Among medium autonomy participants, there was a significant increase in challenges to skills during social interactions, likely related to the need for other people’s help to perform daily tasks while simultaneously being sufficiently independent to actively search for social interactions to strengthen existing relationships as well as building new ones.

Finally, among low autonomy participants, perceived challenges hit the highest level in productive activities, often performed in a day‐care centre, suggesting a dual role of these activities as opportunities for active engagement and social participation outside domestic settings.

 

Abstract

In the health domain, well-being is primarily assessed as autonomy and mental distress, whereas the quality of daily experience is rarely investigated. In this study, the relationship between autonomy levels and daily experience was explored.

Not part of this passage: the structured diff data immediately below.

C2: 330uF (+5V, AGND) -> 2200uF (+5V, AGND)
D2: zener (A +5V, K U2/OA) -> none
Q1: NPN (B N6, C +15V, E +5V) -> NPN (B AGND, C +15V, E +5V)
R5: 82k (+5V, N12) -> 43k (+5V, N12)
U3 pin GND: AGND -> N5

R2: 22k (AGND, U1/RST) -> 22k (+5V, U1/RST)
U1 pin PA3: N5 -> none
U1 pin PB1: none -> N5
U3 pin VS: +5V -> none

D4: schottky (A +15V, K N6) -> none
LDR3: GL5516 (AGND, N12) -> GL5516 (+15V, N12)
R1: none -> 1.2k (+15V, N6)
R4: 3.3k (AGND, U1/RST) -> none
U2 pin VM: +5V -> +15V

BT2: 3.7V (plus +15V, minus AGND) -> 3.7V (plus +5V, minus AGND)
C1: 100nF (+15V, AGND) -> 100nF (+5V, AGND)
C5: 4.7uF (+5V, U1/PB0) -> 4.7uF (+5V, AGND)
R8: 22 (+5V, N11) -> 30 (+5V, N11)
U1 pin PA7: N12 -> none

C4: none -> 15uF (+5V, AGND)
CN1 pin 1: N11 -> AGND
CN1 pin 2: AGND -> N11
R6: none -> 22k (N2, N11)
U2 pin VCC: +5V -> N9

Thirty-five Italian adults with Hereditary Spastic Paraplegia provided for one week, real-time descriptions of daily activities and associated experiences through the Experience Sampling Method procedure. Participants were grouped based on autonomy levels assessed through the Barthel Index. The relationships between activity typologies, the experiential dimensions, perceived challenges and skills, and autonomy level were analysed.

Participants’ predominant activities were personal care, associated with global disengagement, and leisure, associated with high control and desirability, but low perceived relevance. During social interactions participants reported engagement and emotional well-being, and during productive activities high activation but negative affect.

Multi-level analysis highlighted that this association between activity type and experiential patterns recurred across autonomy levels. In addition, perceived challenges in the activity were lower than perceived personal skills across activities and autonomy levels.

Findings suggest that persons with motor disabilities, regardless of their autonomy level, would benefit from more challenging opportunities for action in daily life, in order to attain well-being through active skill mobilisation.

SOURCE: Health Soc Care Community. 2019 Sep;27(5):e850-e860. doi: 10.1111/hsc.12812. Epub 2019 Jul 17. © 2019 John Wiley & Sons Ltd. PMID: 31313875

Autonomy level and quality of everyday experience of people with Hereditary Spastic Paraplegia.

Sartori RDG1, Marelli M2, D’Angelo MG3, Delle Fave A4,5.

1 Department of Biomedical and Clinical Sciences “Luigi Sacco”, Università degli Studi di Milano, Milano, Italy.

2 Department of Psychology, University of Milano-Bicocca, Milano, Italy.

3 Scientific Institute, IRCCS E. Medea, NeuroMuscular Unit, Bosisio Parini, Lecco, Italy.

4 Department of Pathophysiology and Transplantation, University of Milano, Milano, Italy.

5 Scientific Institute, IRCCS E. Medea, Bosisio Parini, Lecco, Italy.

1 comment

  1. I agree with all of this so very much. I had been feeling a bit emotionally low due to some progression with leg stiffness and lower back pain so I reached out to my OT & my Physio for help & guidance to show me how to strengthen my core etc & more exercises to do & I did them day to day. I then challenged myself, with a support person with me, to walk down the timber steps at the beach, walk accross the soft sand without holding onto them, walked onto the hard wet sand & kept walking into the water & went swimming! I can still swim though normally with sand walking I need help & I did it on my own & have done it 3 more times, setting challenges helped!